In a linear model that predicts birth rate (TFR) per country from per capita GDP, the country is encoded in "treatment coding", and there are several measurements (different years) per country. I would thus have thought that the first level represents the "reference intercept" and the predictions for only this first level should change when the intercept is removed from the model.
However, the predictions do not change for any country, if I remove the intercept:
> fit1 <- lm(TFR ~ logGDPpc + logGDPpc2 +
country, data=x)
> fit2 <- lm(TFR ~ logGDPpc + logGDPpc2 +
country - 1, data=x)
> max(abs(fit1$fitted.values -
fit2$fitted.values))
[1] 1.847411e-13
This also applies to the relative error of the differences:
> max(abs((fit1$fitted.values -
fit2$fitted.values)/fit2$fitted.values))
[1] 7.482906e-14
Is this the expected behavior? Why?
Best Answer
As @Russ Lenth points out these models have equivalent parametrizations.

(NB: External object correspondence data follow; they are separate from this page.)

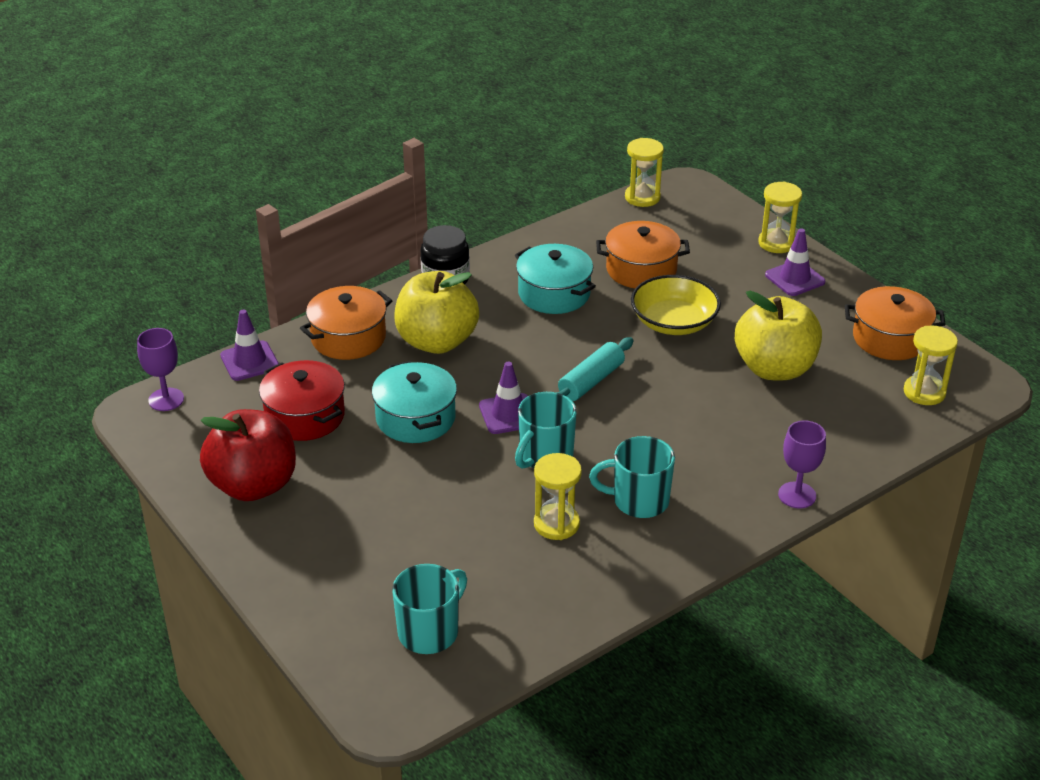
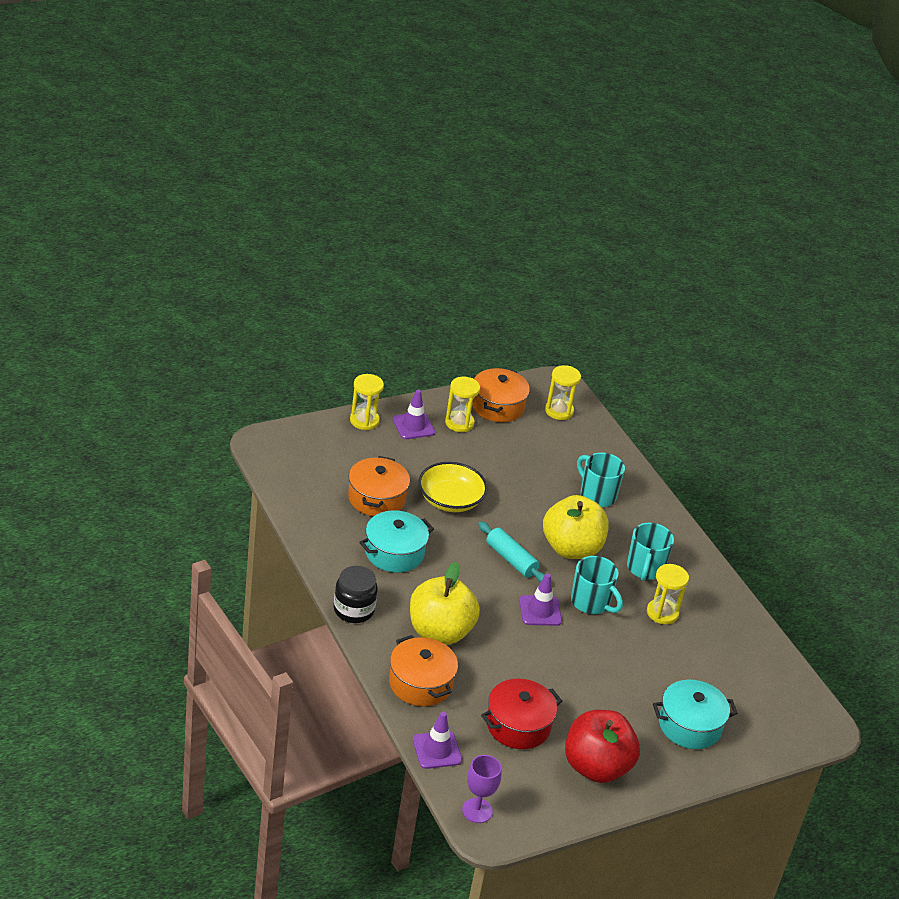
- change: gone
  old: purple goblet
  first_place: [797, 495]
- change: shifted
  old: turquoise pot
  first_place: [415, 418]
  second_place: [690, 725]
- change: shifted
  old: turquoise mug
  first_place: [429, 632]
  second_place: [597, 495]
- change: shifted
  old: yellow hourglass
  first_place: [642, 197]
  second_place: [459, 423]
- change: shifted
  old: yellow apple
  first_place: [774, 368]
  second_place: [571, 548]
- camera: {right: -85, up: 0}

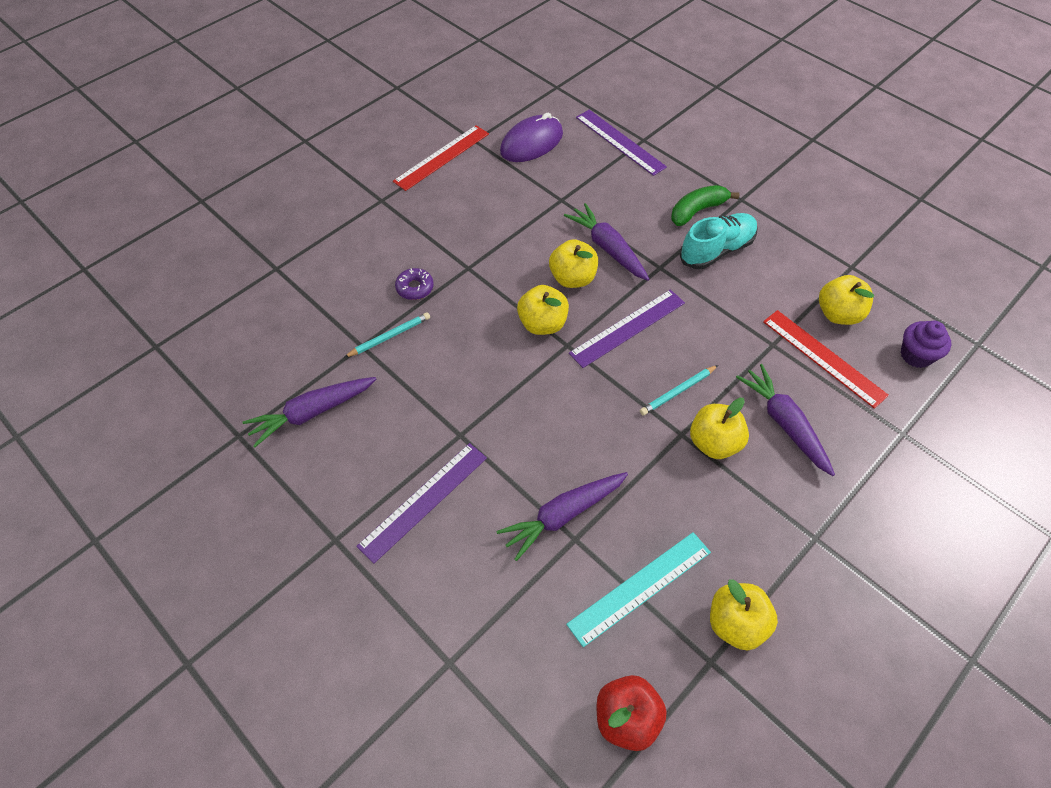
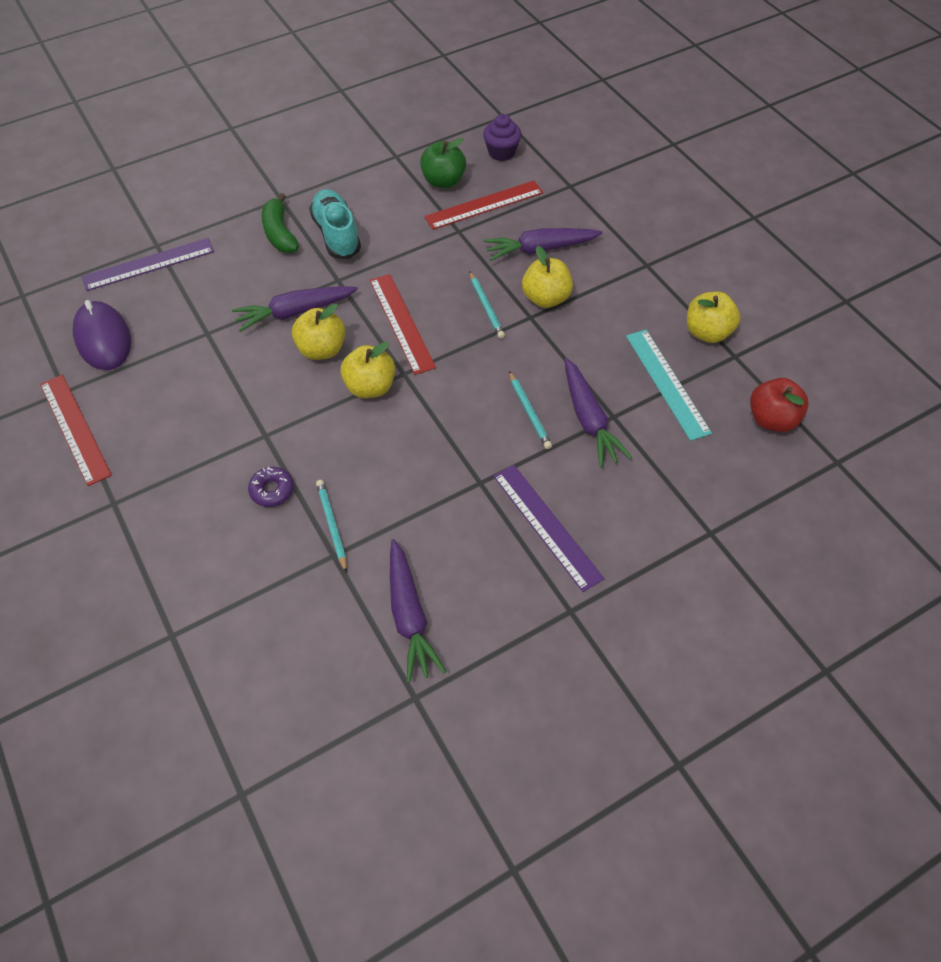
- change: new
  new: turquoise pencil
  second_place: [529, 412]
- change: repainted
  old: purple ruler
  new: red ruler
  first_place: [627, 327]
  second_place: [401, 323]
- change: repainted
  old: yellow apple
  new: green apple
  first_place: [838, 314]
  second_place: [443, 181]
- camera: {right: -75, up: 0}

Usually (in R) we specify models with a formula such as y ~ x1 + x2. It's very convenient. Under the hood, R uses the formula and the data to come up with the design matrix.
It's often helpful to look at the design matrix to figure out how R processed the inputs, esp. if the formula includes categorical variables, polynomials or other variable transformations. Use the model.matrix function to construct the design matrix explicitly.